It’s disappointing to see an information security organization as good as SANS get an issue about information security so painfully wrong. In its weekly NewsBites newsletter (issue 48, not available in the online archive at the time of writing), the following entry appears as a link to an eWeek article:

—Spammers Exploit Anti-Spam Technology - DomainKeys
(29 November 2004)
Spammers have begun using DomainKeys to make their fake messages appear legitimate. DomainKeys was one of the more promising technologies designed to eliminate forging, but spammers appear to have co-opted it.
http://www.eweek.com/print_article2/0,2533,a=139951,00.asp

What’s the problem with this? That in this case, DomainKeys are actually doing their job, not somehow being controverted. Much like Sender Policy Framework, Yahoo’s DomainKeys technology is not an antispam solution, but an antiforgery solution. As it’s described on that Yahoo! page (and by Ars Technica in a review), DomainKeys provides a way for email recipients to see whether or not a piece of email comes from the sender it claims to have come from. In other words, DomainKeys only helps assess whether or not an email really did come from billg@microsoft.com; it specifically makes no claims about helping users figure out whether or not his product will actually make your penis grow five inches overnight.

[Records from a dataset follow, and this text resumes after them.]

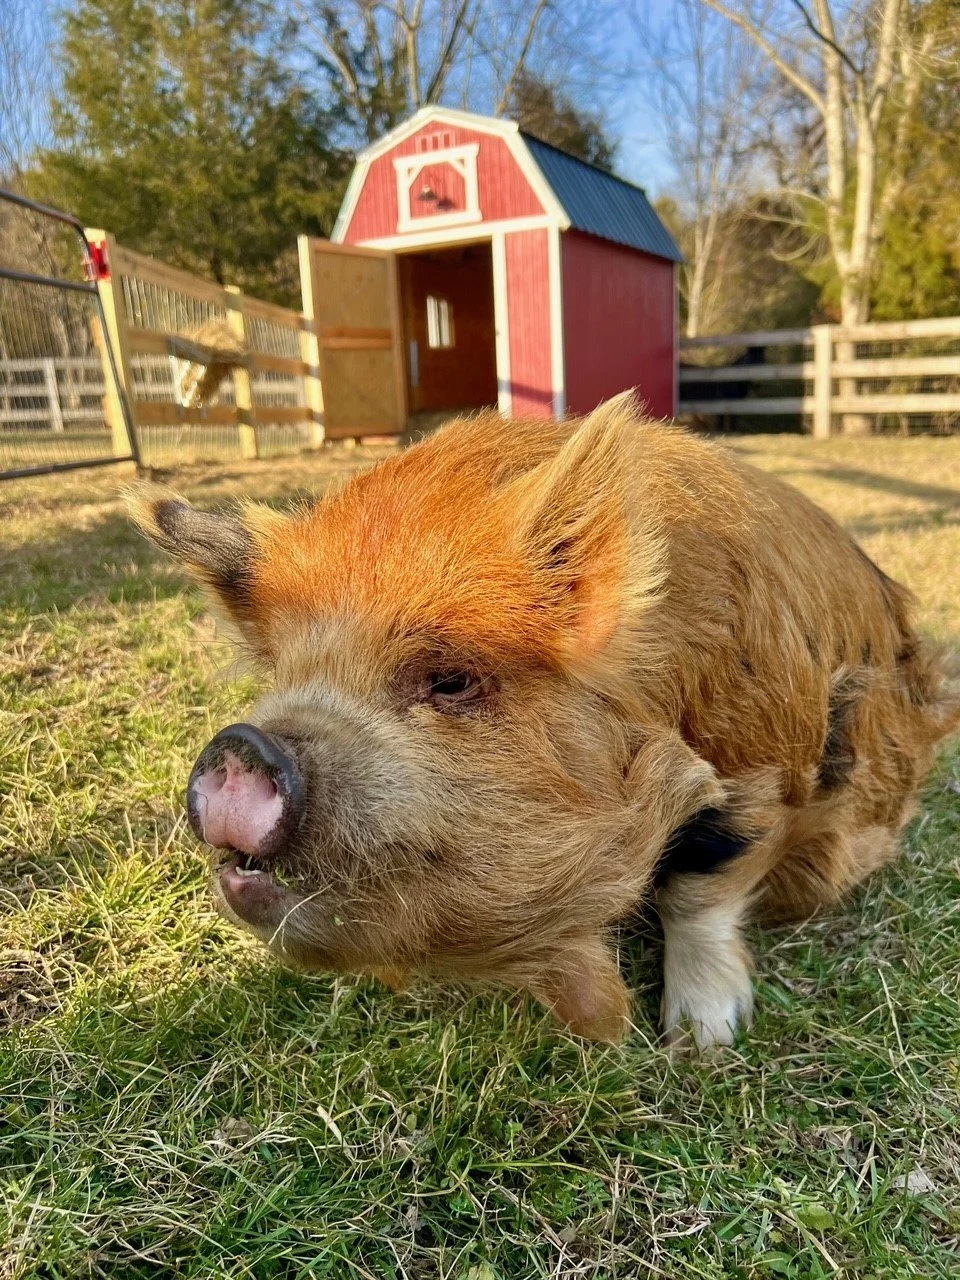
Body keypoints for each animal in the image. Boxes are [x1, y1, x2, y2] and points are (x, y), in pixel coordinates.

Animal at [131, 394, 959, 1048]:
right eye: (285, 673)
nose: (242, 744)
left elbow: (702, 887)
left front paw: (703, 1041)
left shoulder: (761, 761)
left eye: (451, 680)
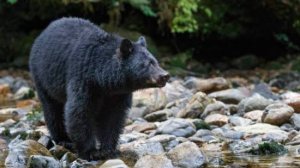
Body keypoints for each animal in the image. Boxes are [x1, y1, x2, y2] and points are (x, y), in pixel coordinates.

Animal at [29, 17, 170, 161]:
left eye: (156, 61)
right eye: (147, 64)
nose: (165, 75)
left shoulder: (117, 94)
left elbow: (113, 117)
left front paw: (108, 150)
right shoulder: (83, 79)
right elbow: (80, 112)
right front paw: (90, 152)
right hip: (43, 77)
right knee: (52, 109)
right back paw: (63, 140)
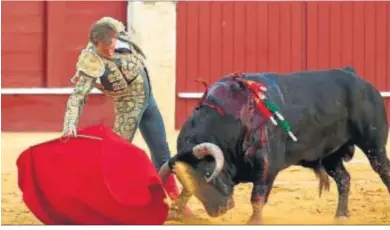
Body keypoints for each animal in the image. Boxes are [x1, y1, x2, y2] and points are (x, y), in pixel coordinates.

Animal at [158, 67, 390, 225]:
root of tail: (355, 76)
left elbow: (257, 197)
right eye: (187, 180)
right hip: (330, 154)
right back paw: (340, 216)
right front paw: (177, 209)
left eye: (208, 172)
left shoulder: (267, 165)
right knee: (344, 179)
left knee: (383, 170)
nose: (219, 210)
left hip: (373, 145)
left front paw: (254, 222)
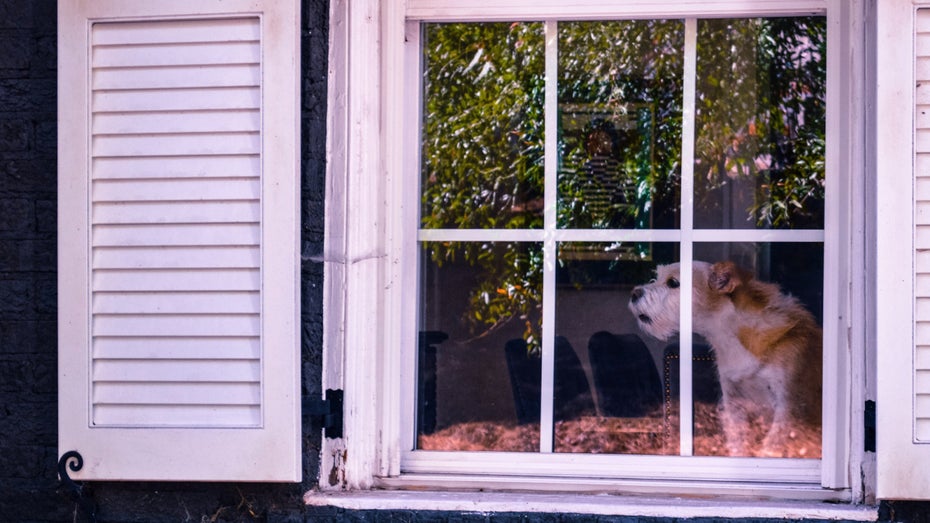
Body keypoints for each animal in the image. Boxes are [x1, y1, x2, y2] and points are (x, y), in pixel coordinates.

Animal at [624, 260, 820, 456]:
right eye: (656, 277)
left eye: (673, 283)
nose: (634, 293)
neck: (731, 337)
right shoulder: (734, 406)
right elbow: (739, 447)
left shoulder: (789, 407)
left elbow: (770, 447)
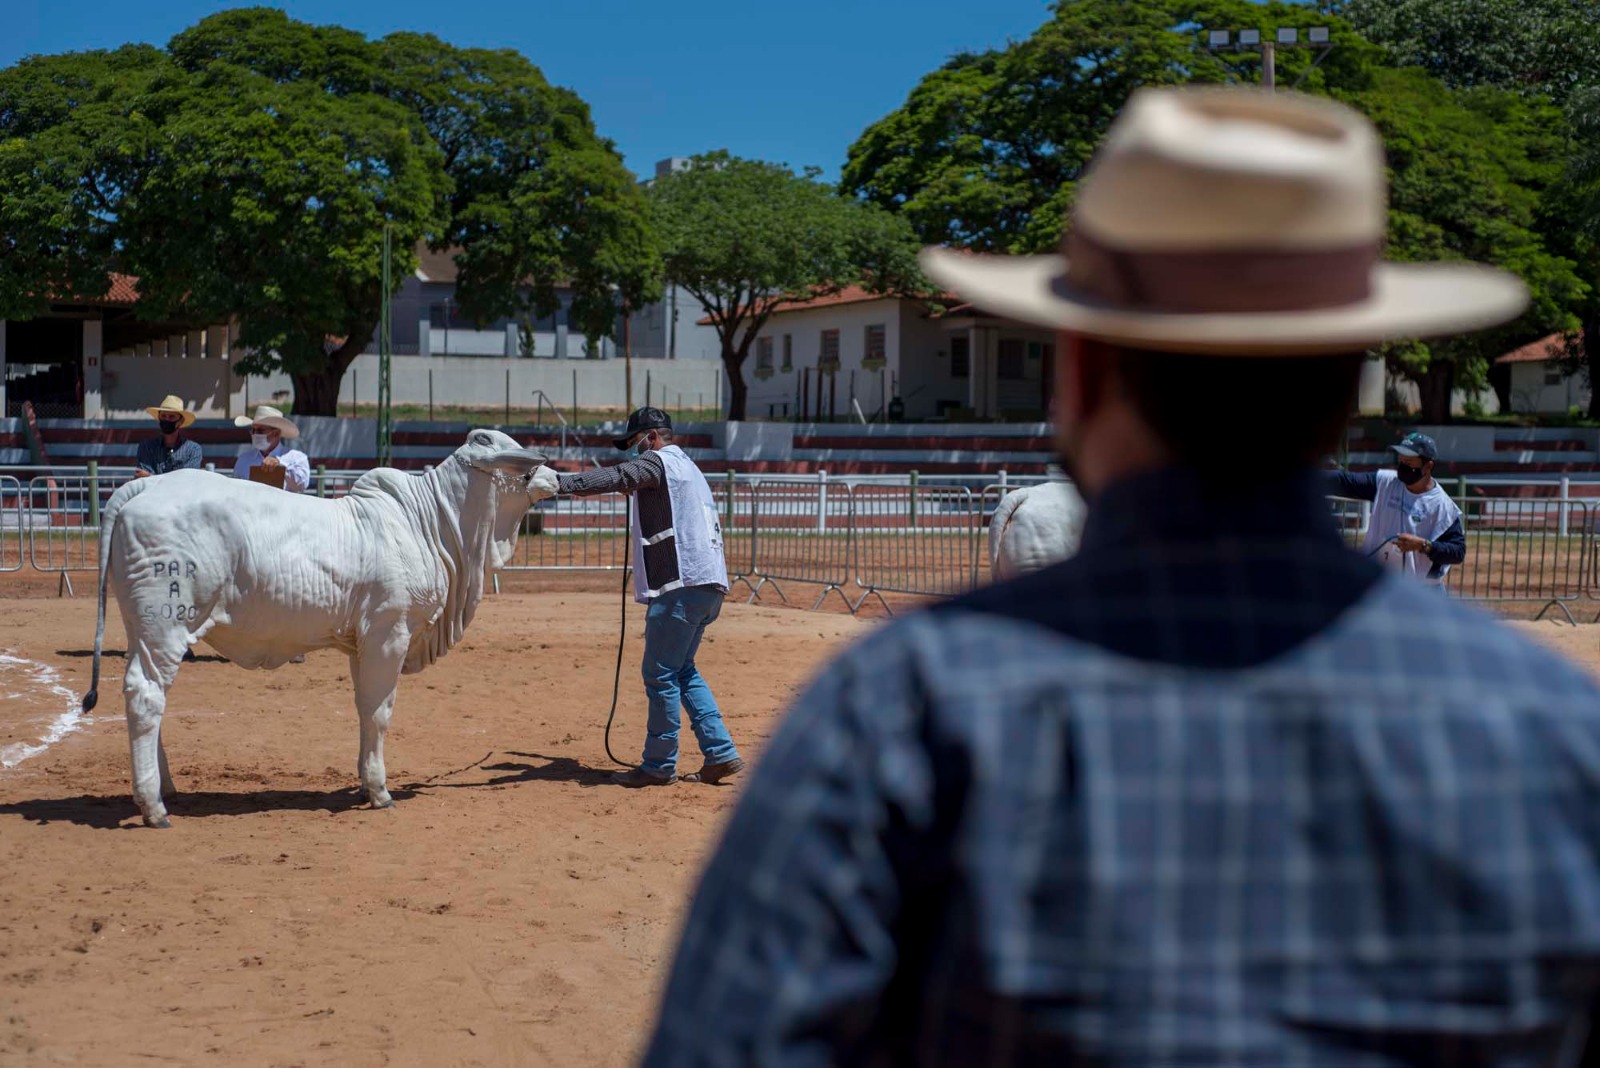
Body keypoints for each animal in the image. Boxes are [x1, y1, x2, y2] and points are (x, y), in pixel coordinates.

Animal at [82, 431, 556, 824]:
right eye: (519, 460)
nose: (554, 475)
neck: (431, 524)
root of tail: (144, 486)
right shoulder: (389, 633)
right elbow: (380, 711)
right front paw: (380, 792)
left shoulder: (361, 644)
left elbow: (364, 709)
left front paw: (365, 783)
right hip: (166, 625)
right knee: (146, 696)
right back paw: (153, 806)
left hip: (142, 628)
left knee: (148, 697)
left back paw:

So when SANS says that “spammers appear to have coopted” DomainKeys, everyone should all be ecstatic — that means that email users and administrators gain the ability to know for certain when email comes from certain mail servers and domains, and thus be able to block those servers and domains with absolute confidence that it’s the right thing to do. Shame on SANS (and Dennis Fisher at eWeek) for not knowing the difference.